Excerpted passage Block Start
# New "Elegance" web engine



## Tim Armes (Sep 4, 2009)

Hi all,
Just to let you know that I've release my first Web Engine for Lightroom, called 'Elegance'.
Elegance is intended to provide an elgant, site neutral showcase for you work. It's implemented in HTML and Javascript, no Flash, so it can be visited on mobile devices. iPhone users can even swipe between photos. You can read more about the gallery and my motivations (and leave feature requests) in my blog:
http://www.timothyarmes.com/blog/2''9/'9/elegance-a-new-web-engine-for-lightroom-2/
Regards,
Tim


----------



## sizzlingbadger (Sep 4, 2009)

Nice one Tim ! it looks great and fits in with exactly my concerns around Flash galleries. I use the Simple Viewer Flash gallery at present because it gives me the look I want but I would prefer not to use Flash if I could.
Excerpted passage Block End
Records Block Start
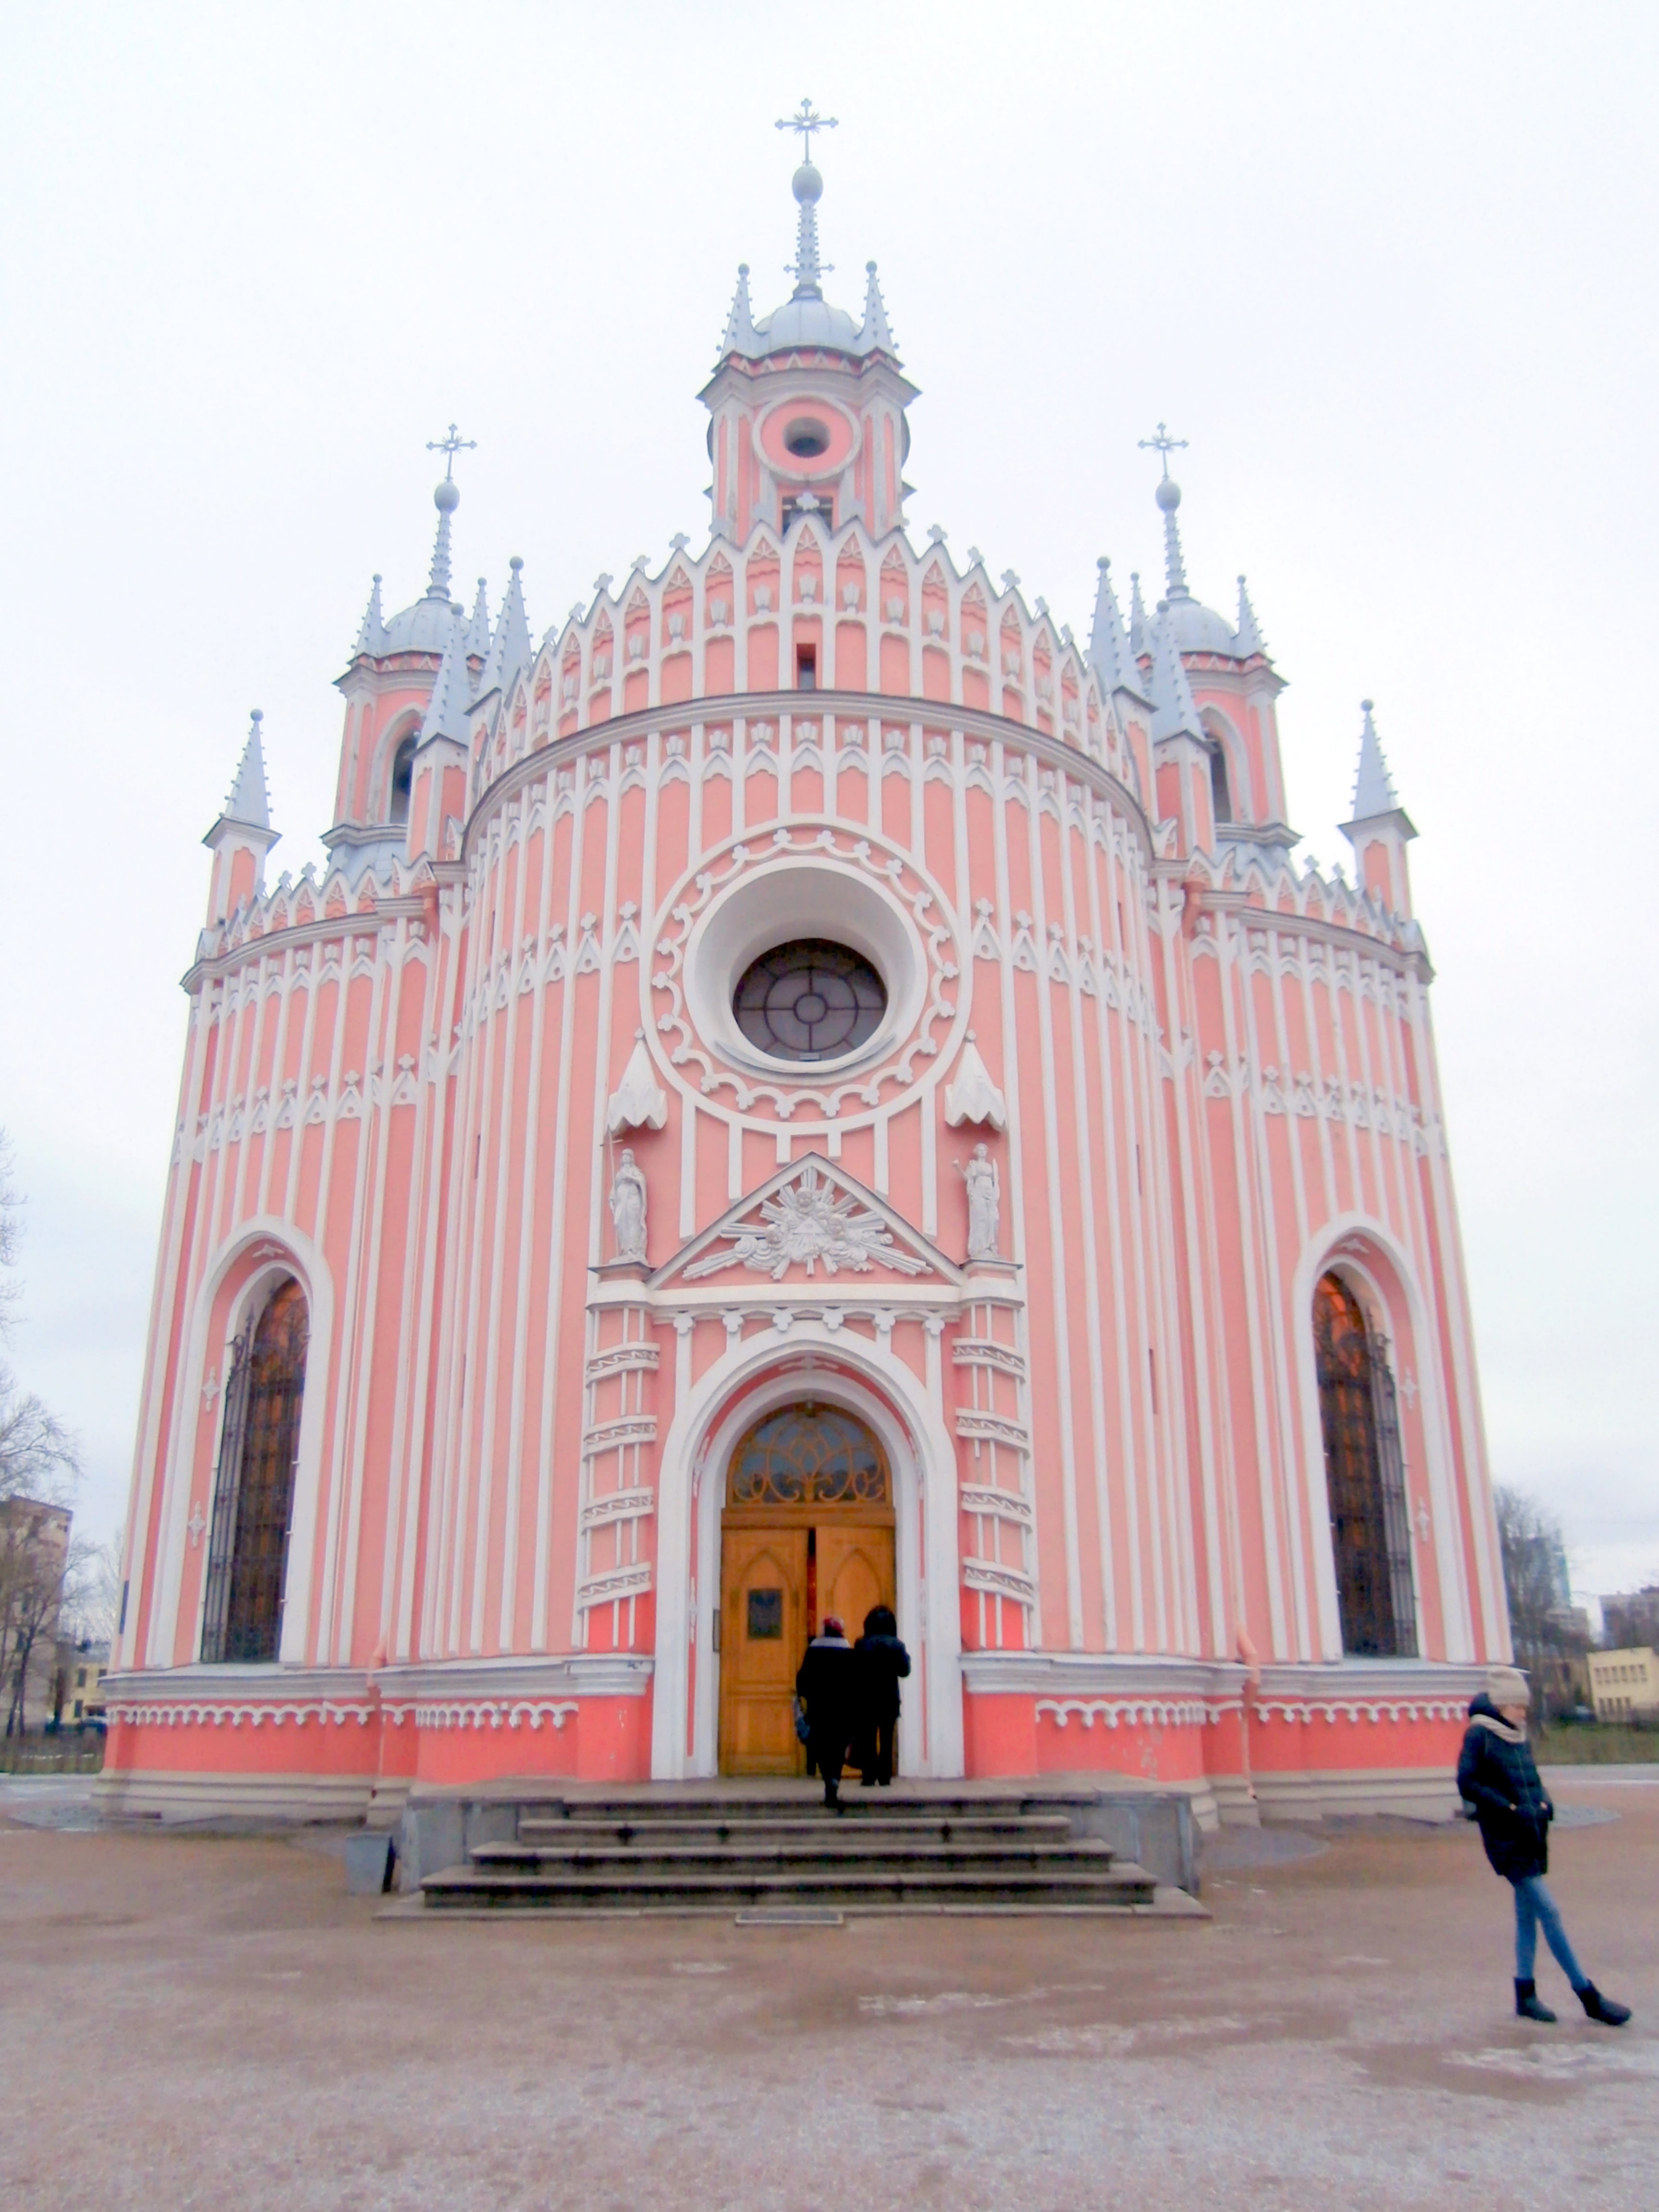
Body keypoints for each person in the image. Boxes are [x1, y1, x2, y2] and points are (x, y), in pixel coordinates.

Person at [1456, 1666, 1631, 2026]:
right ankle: (1587, 1995)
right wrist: (1509, 1808)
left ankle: (1525, 1995)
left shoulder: (1518, 1736)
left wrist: (1545, 1803)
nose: (1524, 1712)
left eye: (1524, 1706)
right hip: (1505, 1838)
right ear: (1502, 1704)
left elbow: (1532, 1779)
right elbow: (1468, 1782)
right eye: (1518, 1706)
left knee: (1527, 1916)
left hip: (1531, 1833)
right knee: (1549, 1911)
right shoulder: (1480, 1736)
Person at [795, 1616, 857, 1808]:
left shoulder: (814, 1651)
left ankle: (827, 1779)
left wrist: (804, 1696)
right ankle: (835, 1780)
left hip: (819, 1708)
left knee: (821, 1746)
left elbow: (802, 1679)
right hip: (842, 1710)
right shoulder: (848, 1652)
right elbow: (856, 1682)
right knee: (839, 1747)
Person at [853, 1604, 911, 1787]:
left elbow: (854, 1671)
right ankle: (885, 1776)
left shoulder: (862, 1644)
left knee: (868, 1739)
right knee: (887, 1740)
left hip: (866, 1699)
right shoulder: (897, 1645)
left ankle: (869, 1775)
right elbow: (905, 1671)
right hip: (889, 1699)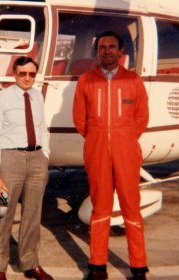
Records Block End
- Complete the following -
1) In the forum thread about the Elegance web engine, what technologies is the engine implemented in?
2) Duplicate the part of the Elegance thread starting with "Elegance is intended" and going on through "if I could.".
The lines have no connection to the forum thread about the Elegance web engine.

- Results for the exercise -
1) HTML and Javascript, with no Flash.

2)
Elegance is intended to provide an elgant, site neutral showcase for you work. It's implemented in HTML and Javascript, no Flash, so it can be visited on mobile devices. iPhone users can even swipe between photos. You can read more about the gallery and my motivations (and leave feature requests) in my blog:
http://www.timothyarmes.com/blog/2''9/'9/elegance-a-new-web-engine-for-lightroom-2/
Regards,
Tim


----------



## sizzlingbadger (Sep 4, 2009)

Nice one Tim ! it looks great and fits in with exactly my concerns around Flash galleries. I use the Simple Viewer Flash gallery at present because it gives me the look I want but I would prefer not to use Flash if I could.